Anyways, in zombie mode we gathered up our large amount of luggage and tried to re-check on to China Southern in Beijing, because we still had a 4 hour flight left. This was a big task:
|Thumbs up for Biknd Roller Bags!!!|
After a large bit of rolling bikes around the Beijing Airport for 2 hours reenacting Are You My Mother? But with bike bags, we were finally free of them, likely to never see them again, and allowed to get on a bus to the plane, which was a thing.
|We can all learn from this boarding process. All these people were in their seats in 5 minutes flat.|
First note: it is still light out! Its now been light out for like, way too long. Any time someone opened their window shade on the flight to Beijing it was like a plane full of Vampires melting into their seats.
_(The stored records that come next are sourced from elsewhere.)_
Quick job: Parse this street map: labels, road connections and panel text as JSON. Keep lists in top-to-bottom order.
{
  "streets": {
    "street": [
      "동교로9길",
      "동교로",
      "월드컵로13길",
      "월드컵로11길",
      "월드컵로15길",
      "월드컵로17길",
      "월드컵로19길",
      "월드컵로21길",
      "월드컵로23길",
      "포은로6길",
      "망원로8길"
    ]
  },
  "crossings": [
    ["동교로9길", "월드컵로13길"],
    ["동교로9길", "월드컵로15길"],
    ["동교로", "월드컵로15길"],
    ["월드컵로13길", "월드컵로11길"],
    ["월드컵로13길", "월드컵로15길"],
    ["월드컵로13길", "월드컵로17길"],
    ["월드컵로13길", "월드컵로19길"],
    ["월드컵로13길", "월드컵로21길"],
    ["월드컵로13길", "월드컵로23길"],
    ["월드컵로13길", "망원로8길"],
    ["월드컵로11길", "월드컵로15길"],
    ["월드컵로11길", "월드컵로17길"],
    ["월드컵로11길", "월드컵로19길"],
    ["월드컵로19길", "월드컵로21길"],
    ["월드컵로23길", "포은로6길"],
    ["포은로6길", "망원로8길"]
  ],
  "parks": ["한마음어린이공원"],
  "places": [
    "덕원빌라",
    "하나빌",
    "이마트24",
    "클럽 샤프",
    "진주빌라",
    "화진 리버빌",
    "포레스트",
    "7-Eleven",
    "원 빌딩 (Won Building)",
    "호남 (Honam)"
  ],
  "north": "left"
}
Second note: It takes approximately 17 hours for Lunesta to kick in (or you are just tired at 5am or whatever it was for me) because I hear we sat on the tarmac for 2 hours after boarding the flight to Xining (pronunciation unknown) but all I remember is waking up and everyone was finishing off the meal service and I was super sad about that.
We land in Xining, which is not Qinghai (which was my reasoning to conclude that we were not done traveling yet), and load up some big trucks with our stuff, and then load ourselves in a bus for a 45 minute drive to Qinghai. It this point it is now 10am next day for me, 11pm for China. Bus ride happens. We arrive. Get me in bed. But wait, you cannot drink the water, thirsty athlete. So..
After nearly 30 hours of travel we were walking down some strange alley to buy water with borrowed Yuan talking about how Iowa State used to make fun of Syracuse for having a crappy football team from our translator. That’s fine. I don’t know anything about that. But its fine, im on auto pilot. Finally, we arrive at a building that is like a hotel but isn’t, but looks nice all the same (the highlight being the see-through glass wall for the bathroom, which I found out about from Dave after my shower). Ahh yes, finally, sleep. I collapse on to the bed, which is about the same time I found out the beds were more like cinder blocks with sheets on them, and the pillows are just bags of tiny rocks.
Damnit. Whatever. Get me to sleep. I slept for 6 restless hours, and woke up at 6:30am, and here I am with no internet writing this blog. Hey, at least we made it!